There isn't one publicly documented ranking factor that determines which products ChatGPT recommends. OpenAI says shopping results can consider the user's query and context, structured metadata from first- and third-party providers, and other third-party content. Its shopping research can also use merchant product data, publicly available product information and other retail sources.

Can a company pay to rank higher in ChatGPT product recommendations?

OpenAI says the product results in ChatGPT's organic shopping experience are selected independently and are not ads or influenced by OpenAI partnerships. OpenAI separately offers advertising products, but those are distinct from organic product results.

Does my website matter for ChatGPT recommendations?

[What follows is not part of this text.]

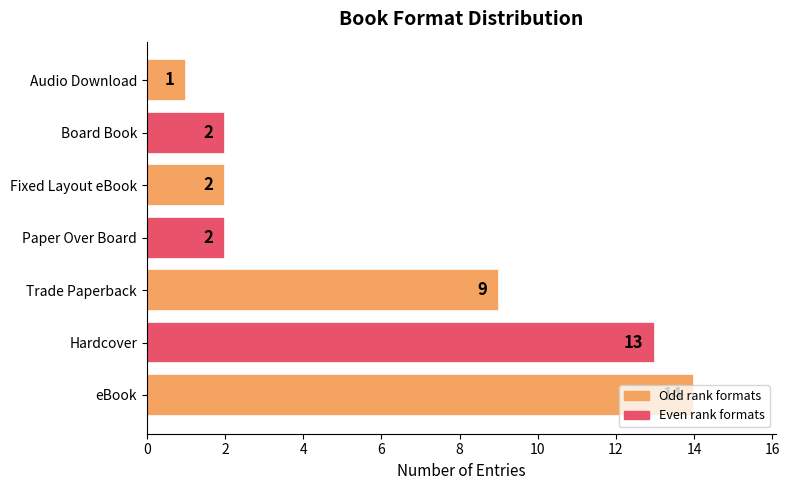

Which has a higher value, Board Book or Trade Paperback?

Trade Paperback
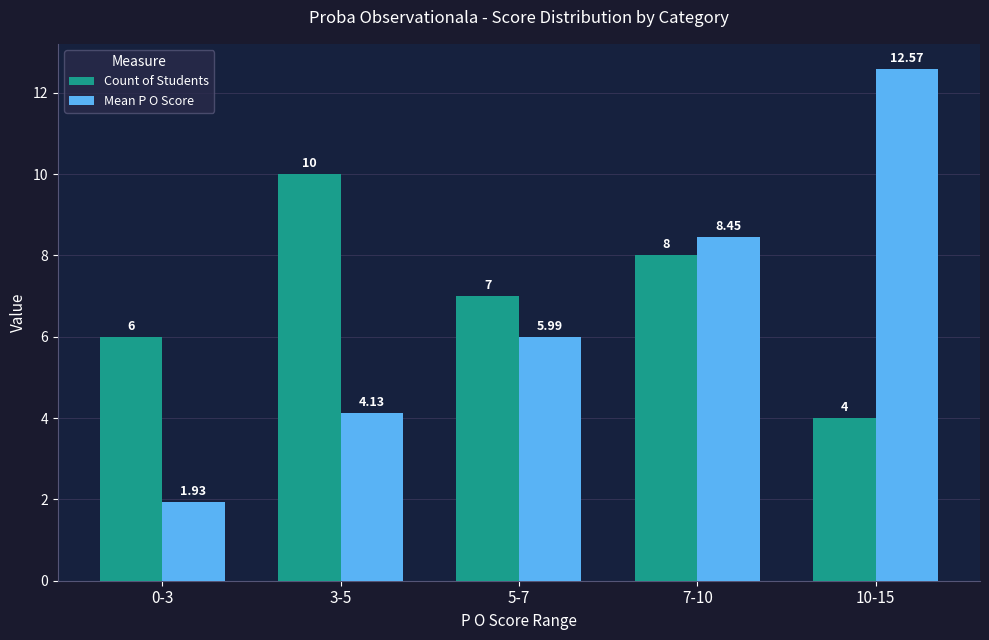

Rank the series by their average value, from highest to lowest.

Count of Students, Mean P O Score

Yes, but it is not necessarily the only available source of information. OpenAI's shopping research can use merchant product data, public product information and other relevant retail sources, while its shopping results can incorporate structured metadata and third-party content. That means clear, accurate information on your own properties remains important while other publicly available information may add context.

Do customer reviews matter for AI product discovery?

They can. OpenAI says reviews can be among the factors considered for product relevance, and ChatGPT can generate review summaries using reviews from public websites. Reviews can be especially useful because they contain customer experiences, benefits, drawbacks and use cases that may not appear in a manufacturer's own description.

Should marketers create content specifically for AI?

Useful, accessible content can make more information about a company or product available to search and AI systems, but there is no documented secret content format that guarantees recommendations. The stronger principle is to make the product easy to understand, accurately represented and supported by substantive information rather than trying to manufacture content solely for an algorithm.